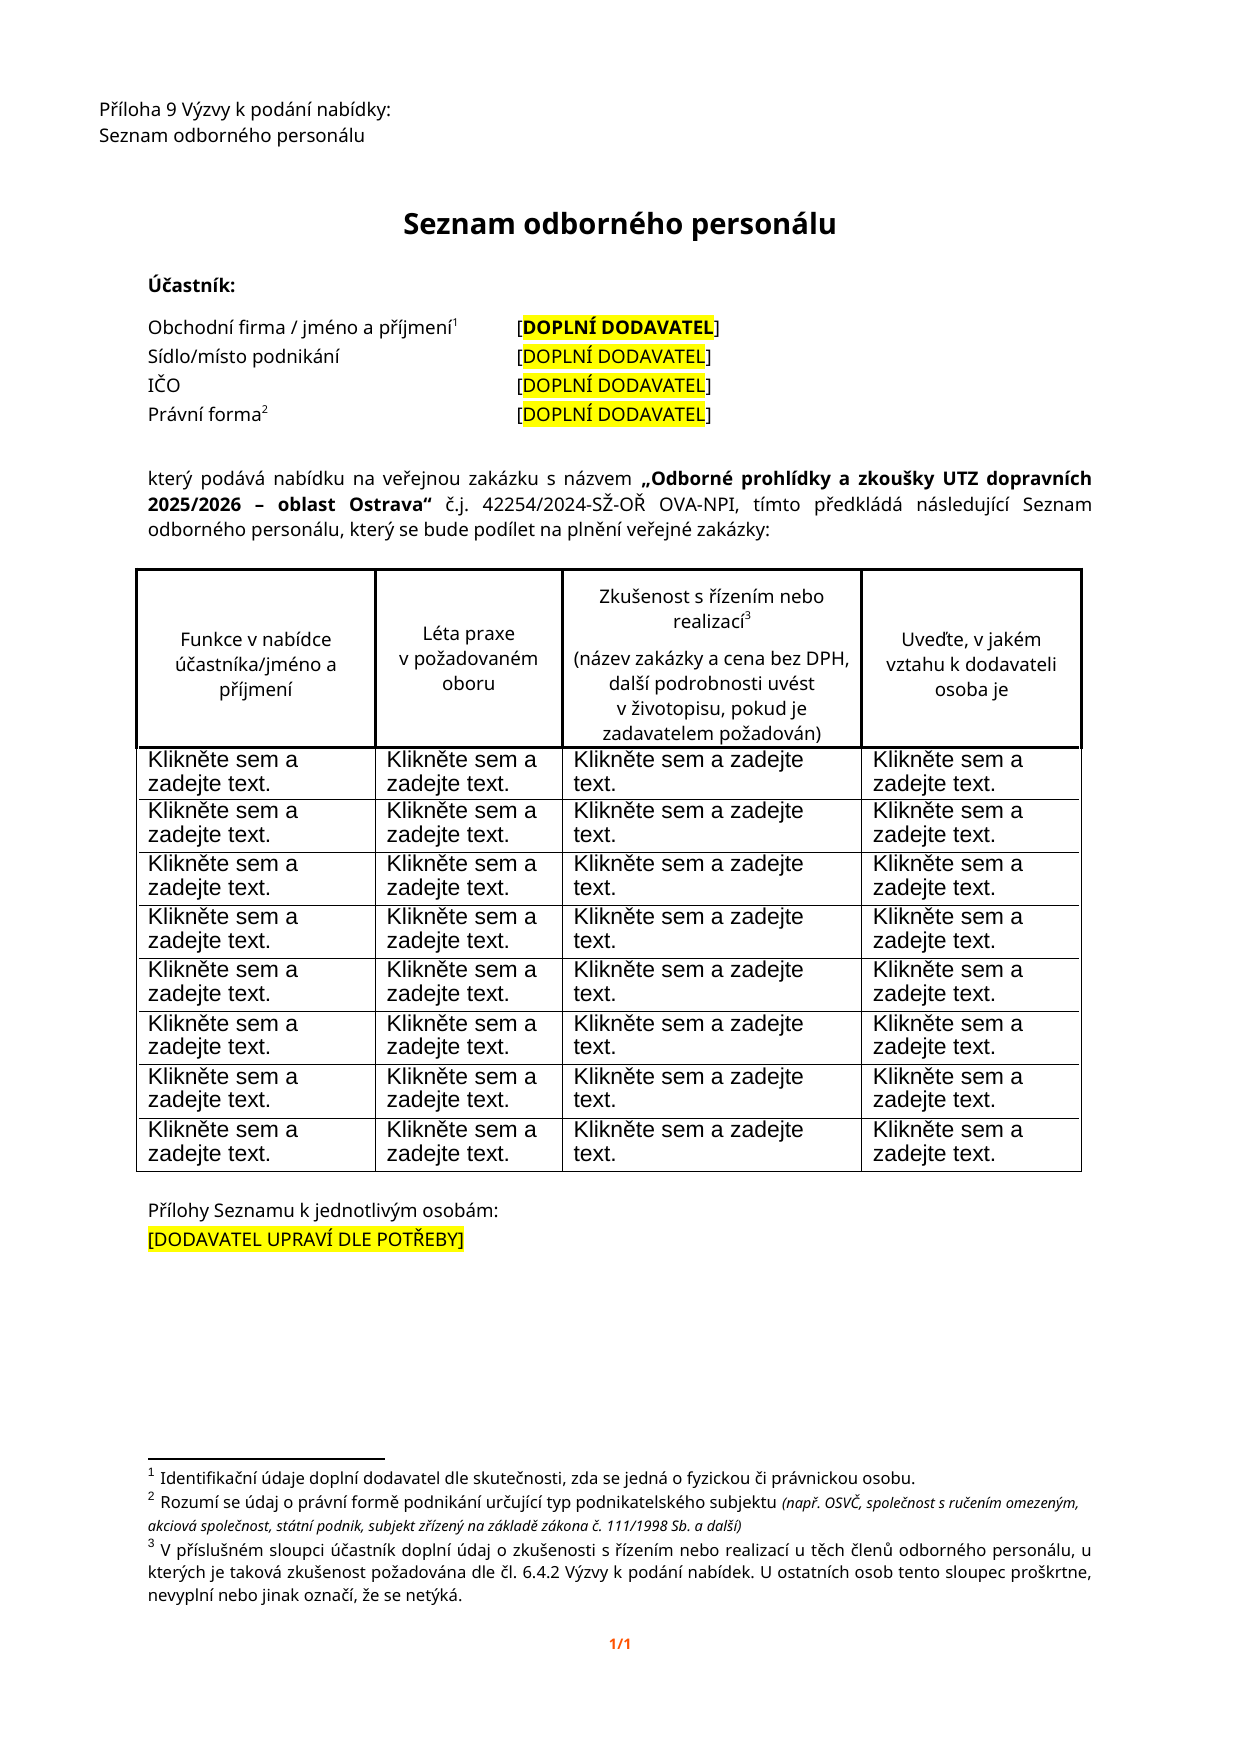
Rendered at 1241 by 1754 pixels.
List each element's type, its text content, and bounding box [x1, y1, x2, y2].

table_header Funkce v nabídce účastníka/jméno a příjmení [138, 571, 374, 746]
table_header Léta praxe v požadovaném oboru [377, 571, 561, 746]
text Právní forma [148, 398, 1093, 427]
text [DODAVATEL UPRAVÍ DLE POTŘEBY] [148, 1223, 1092, 1252]
text Sídlo/místo podnikání [DOPLNÍ DODAVATEL] [148, 340, 1093, 369]
text IČO [148, 369, 1093, 398]
title Seznam odborného personálu [148, 203, 1093, 243]
table_header Zkušenost s řízením nebo realizací (název zakázky a cena bez DPH, další podrobnosti uvést v životopisu, pokud je zadavatelem požadován) [564, 571, 860, 746]
text Účastník: [148, 268, 1093, 299]
text Obchodní firma / jméno a příjmení [148, 311, 1093, 340]
text Přílohy Seznamu k jednotlivým osobám: [148, 1197, 1093, 1223]
text který podává nabídku na veřejnou zakázku s názvem „Odborné prohlídky a zkoušky UTZ dopravních 2025/2026 – oblast Ostrava“ č.j. 42254/2024-SŽ-OŘ OVA-NPI, tímto předkládá následující Seznam odborného personálu, který se bude podílet na plnění veřejné zakázky: [148, 465, 1093, 542]
table_header Uveďte, v jakém vztahu k dodavateli osoba je [863, 571, 1080, 746]
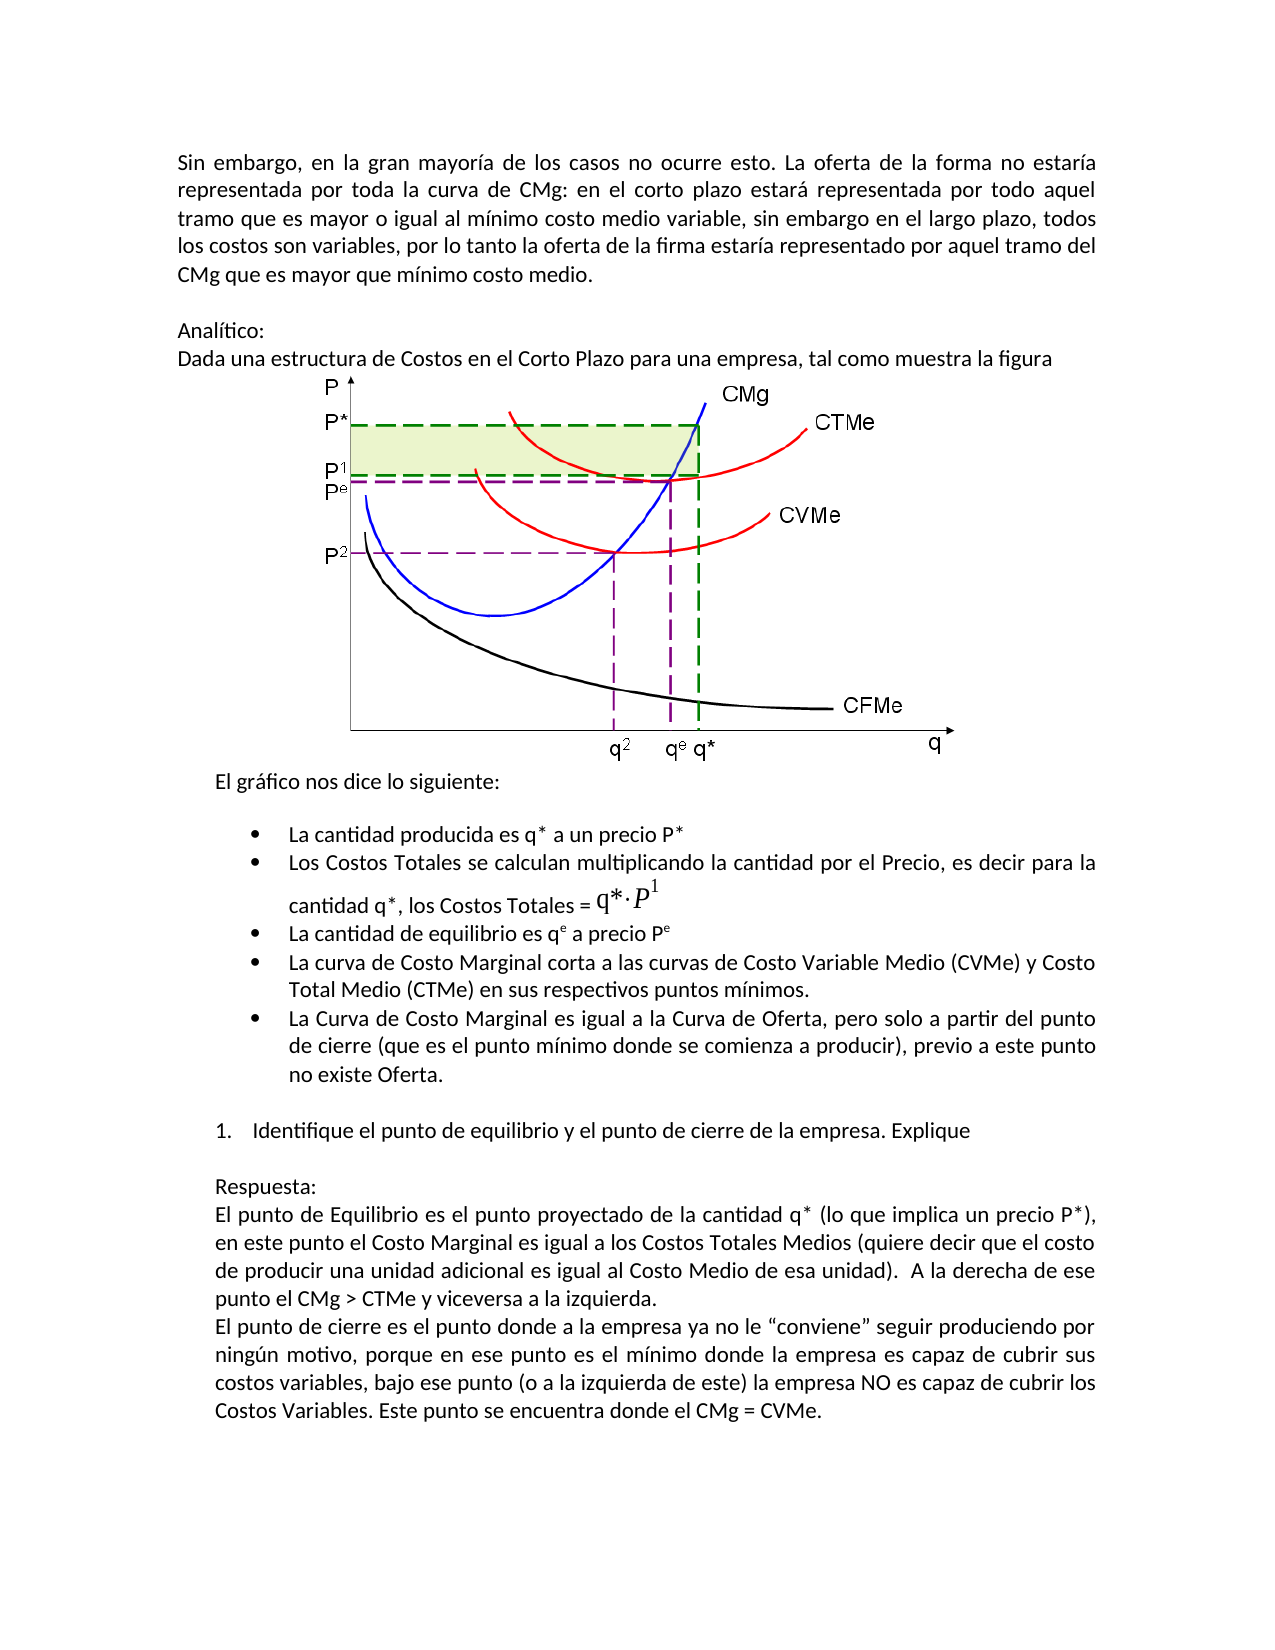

++++

**EXERCISE REQUIREMENTS:** Please find, in the entries above, every line where "odborného" occurs, and copy it.

**SOLUTION:**
title Seznam odborného personálu [148, 203, 1093, 243]
text který podává nabídku na veřejnou zakázku s názvem „Odborné prohlídky a zkoušky UTZ dopravních 2025/2026 – oblast Ostrava“ č.j. 42254/2024-SŽ-OŘ OVA-NPI, tímto předkládá následující Seznam odborného personálu, který se bude podílet na plnění veřejné zakázky: [148, 465, 1093, 542]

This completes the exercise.